"Why, I don't know—"
"Helen," cried Betty, with a sudden inspiration, "you and T. Reed want to room together."
"Oh, Betty, Theresa couldn't have gone and said so!" Helen looked the picture of distress.
"Nobody went and said so till you did just now," laughed Betty. "Oh,
Helen, why didn't you tell me?"
"Why didn't you tell me that you'd rather room alone?"
Then they both laughed and, sitting close together on Helen's bed in the dark, talked it all over.
"You've been just lovely," Helen said. "You've given me all the good times I've had—except Theresa. But you couldn't make it any different from what it is. I never shall know how to get along the way other girls do, and Theresa is a good deal the same way, except that she can play basket-ball. So I guess we belong together."
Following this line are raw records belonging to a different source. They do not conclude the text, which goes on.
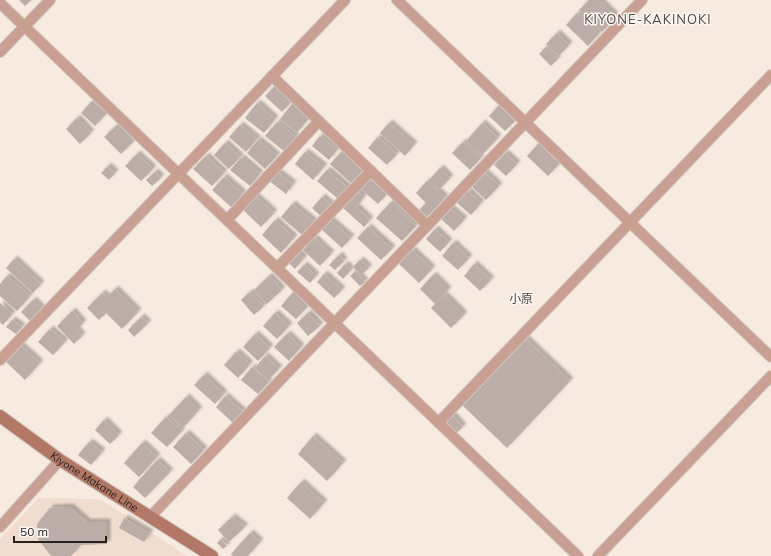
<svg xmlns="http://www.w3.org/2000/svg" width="771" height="556" font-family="Mulish,'Noto Sans JP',sans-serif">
<defs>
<filter id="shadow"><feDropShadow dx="3.5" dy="-3.5" stdDeviation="1" flood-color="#0004"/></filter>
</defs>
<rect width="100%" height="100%" fill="#f7eae1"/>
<path fill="#f1ddd0" d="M39,498l61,1 87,57h-187v-17z"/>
<g fill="#bcada8" filter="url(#shadow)">
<path d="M19,0h12l-6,6z"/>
<path d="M589,0h10l17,17 -14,15 -23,-22z"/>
<path d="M577,13l22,21 -11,12 -22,-21z"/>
<path d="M557,33l12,12 -10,11 -13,-12z"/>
<path d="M546,47l12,12 -7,7 -12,-12z"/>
<path d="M276,85l16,16 -10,11 -17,-16z"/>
<path d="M92,101l15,12 -12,13 -14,-13z"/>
<path d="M257,103l18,16 -11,14 -19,-15z"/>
<path d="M293,103l17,14 -13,16 -17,-14z"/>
<path d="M501,103l17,15 -13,13 -16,-15z"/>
<path d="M77,118l14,15 -11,11 -14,-15z"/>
<path d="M277,122l19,15 -11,15 -20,-16z"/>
<path d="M389,123l25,22 -9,11 -25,-23z"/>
<path d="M482,123l16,15 -16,17 -16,-14z"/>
<path d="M118,124l16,17 -13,13 -17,-17z"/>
<path d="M240,125l17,14 -11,13 -17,-15z"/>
<path d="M320,136l17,14 -8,10 -17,-14z"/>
<path d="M378,137l19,17 -10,11 -19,-17z"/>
<path d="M258,140l19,16 -12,13 -18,-16z"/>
<path d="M463,142l18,16 -11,12 -18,-17z"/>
<path d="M225,143l15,14 -11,12 -15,-14z"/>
<path d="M539,143l22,19 -13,14 -21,-20z"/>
<path d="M344,149l21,19 -14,15 -21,-19z"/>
<path d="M305,152l19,15 -11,13 -18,-16z"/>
<path d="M505,153l12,11 -11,12 -12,-11z"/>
<path d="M137,154l16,15 -12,12 -16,-15z"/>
<path d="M206,156l18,17 -12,13 -19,-17z"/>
<path d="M241,158l19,16 -10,12 -20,-16z"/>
<path d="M108,166l7,7 -6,7 -8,-7z"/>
<path d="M440,168l10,10 -11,12 -10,-10z"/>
<path d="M327,170l21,18 -10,11 -21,-18z"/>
<path d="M482,170l17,16 -13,14 -17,-16z"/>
<path d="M276,171l17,13 -7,10 -18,-14z"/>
<path d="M155,172l6,6 -9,8 -6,-6z"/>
<path d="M224,177l19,17 -12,13 -19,-17z"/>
<path d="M372,178l16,15 -10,11 -17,-15z"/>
<path d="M427,181l18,17 -18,19 -8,-7 7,-7 -10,-10z"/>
<path d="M357,191l7,6 -8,10 14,13 -6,7 -22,-20z"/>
<path d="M468,191l13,12 -10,12 -14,-12z"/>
<path d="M254,195l20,18 -13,14 -19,-18z"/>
<path d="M322,197l11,10 -10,11 -11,-10z"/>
<path d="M391,202l25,24 -14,15 -26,-23z"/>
<path d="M292,204l22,18 -12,13 -21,-18z"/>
<path d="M449,207l15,13 -10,11 -14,-13z"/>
<path d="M329,219l22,19 -9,10 -22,-20z"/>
<path d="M275,220l19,18 -13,15 -19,-18z"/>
<path d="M368,227l24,22 -11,11 -24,-22z"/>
<path d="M435,229l14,13 -9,10 -14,-13z"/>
<path d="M314,238l17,16 -11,12 -17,-16z"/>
<path d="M453,243l16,15 -11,12 -16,-14z"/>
<path d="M412,250l20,19 -13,14 -20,-19z"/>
<path d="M297,252l7,6 -9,11 -6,-6z"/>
<path d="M339,255l5,6 -9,9 -6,-5z"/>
<path d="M14,259l27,25 -8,9 -27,-25z"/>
<path d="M360,260l9,8 -8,7 -8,-8z"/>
<path d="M345,264l6,6 -8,9 -6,-6z"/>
<path d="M474,264l17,16 -11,11 -16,-15z"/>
<path d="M304,265l12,11 -6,7 -13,-11z"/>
<path d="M355,271l10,11 -5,4 -10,-10z"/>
<path d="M324,274l18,16 -8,8 -17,-16z"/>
<path d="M433,275l15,15 -13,14 -15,-15z"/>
<path d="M7,276l23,20 -13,15 -17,-15v-12z"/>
<path d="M269,276l13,14 -15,14 -13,-14z"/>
<path d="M115,289l23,23 -16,17 -16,-16 -7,7 -12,-12 15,-15 5,4z"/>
<path d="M294,291l15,14 -13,14 -15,-13z"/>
<path d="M250,292l14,14 -10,9 -13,-15z"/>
<path d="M444,295l20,20 -13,13 -20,-20z"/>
<path d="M33,300l10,10 -12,12 -10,-10z"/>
<path d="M0,303l12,11 -9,11 -3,-3z"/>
<path d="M72,311l11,12 -6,7 5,6 -8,8 -17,-18z"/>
<path d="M275,313l14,13 -12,13 -14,-13z"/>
<path d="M308,313l12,13 -12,10 -11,-13z"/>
<path d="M141,317l7,6 -14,14 -6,-7z"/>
<path d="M12,320l10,7 -6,7 -10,-7z"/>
<path d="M50,329l15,13 -12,13 -15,-13z"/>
<path d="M255,334l15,14 -12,13 -15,-14z"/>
<path d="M287,334l14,13 -12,14 -15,-14z"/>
<path d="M525,338l45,43 -63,67 -45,-43z"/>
<path d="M20,345l20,18 -15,17 -20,-19z"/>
<path d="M236,352l14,12 -12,14 -14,-13z"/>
<path d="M265,356l14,13 -11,11 -13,-12z"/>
<path d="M252,367l17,15 -11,12 -17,-14z"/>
<path d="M204,375l20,19 -9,10 -21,-19z"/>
<path d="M225,396l18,16 -10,11 -17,-16z"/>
<path d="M186,397l13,13 -16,18 -14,-13z"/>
<path d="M452,415l11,12 -9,8 -11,-12z"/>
<path d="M166,417l16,14 -15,16 -16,-14z"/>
<path d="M104,420l15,15 -9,9 -15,-14z"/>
<path d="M186,433l18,17 -13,14 -18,-17z"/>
<path d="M313,436l30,27 -16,18 -29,-27z"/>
<path d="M89,442l13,10 -11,13 -13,-10z"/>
<path d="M142,443l15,14 -18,20 -15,-14z"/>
<path d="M157,460l13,12 -25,26 -12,-11z"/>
<path d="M301,482l23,21 -14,16 -23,-21z"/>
<path d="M70,507l17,15h20v22l-26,1 -10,11h-20l-13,-17 -1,-15 13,-16z"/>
<path d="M232,517l13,10 -16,15 -11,-12z"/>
<path d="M124,518l26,15 -6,9 -25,-14z"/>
<path d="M250,533l10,9 -12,14h-15l-2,-2z"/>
<path d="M221,539l6,7 -4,3 -6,-6z"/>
</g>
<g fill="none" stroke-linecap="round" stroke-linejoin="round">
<defs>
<g id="minor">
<path d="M397,0l374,357"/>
<path d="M0,3l578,553"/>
<path d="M0,52l50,-52"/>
<path d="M272,76l155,149"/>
<path d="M227,220l92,-99"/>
<path d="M277,268l94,-97"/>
<path d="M0,360l345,-360"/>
<path d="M439,422l332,-347"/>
<path d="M151,516l491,-516"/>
<path d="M0,527l60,-67"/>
<path d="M598,556l173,-180"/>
</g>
<g id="secondary">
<path id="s1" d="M0,416l60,44 152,96"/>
</g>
</defs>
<use href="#minor" stroke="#d1c6be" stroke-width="12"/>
<use href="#secondary" stroke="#d1c6be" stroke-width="14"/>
<use href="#minor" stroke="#c89f91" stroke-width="10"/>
<use href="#secondary" stroke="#b37865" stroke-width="12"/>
</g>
<g text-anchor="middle" stroke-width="3" stroke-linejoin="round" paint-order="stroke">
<g font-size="11" fill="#26211e" stroke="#fef9f5">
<text dy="4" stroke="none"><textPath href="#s1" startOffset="115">Kiyone Makane Line</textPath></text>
</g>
<g font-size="12" fill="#534841" stroke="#fef9f5">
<text x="521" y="303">小原</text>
</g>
<g font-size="13" letter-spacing="1" fill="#534841" stroke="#fef9f5">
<text x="648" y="24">KIYONE-KAKINOKI</text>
</g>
</g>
<path d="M14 536v6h92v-6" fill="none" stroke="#26211e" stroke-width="2"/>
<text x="20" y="536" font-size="12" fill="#26211e" stroke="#fef9f5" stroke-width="3" paint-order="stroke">50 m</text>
</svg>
"You needn't think you'll be rid of me," said Betty. "I shall be just two doors away, and I shall come in and bother you when you want to work and take you walking and ask you to hook up my dresses, just as I do now. Helen, how fast things are getting settled."
"They'd better be," said Helen. "There's only two weeks left of our sophomore year."
For a long time Betty lay awake, staring at the patch of moonlight on the floor beside her bed. "How mean I should have felt, if I'd told her when she wouldn't tell me," she thought. "I wonder if it's all right now. I wonder if next year is going to be as perfect as it seems. I wonder—" Betty Wales was asleep. Five minutes later she woke from a cat-nap that had turned her last thoughts into a very realistic dreamland. "No," she decided, "it won't be quite perfect. Dorothy will be gone."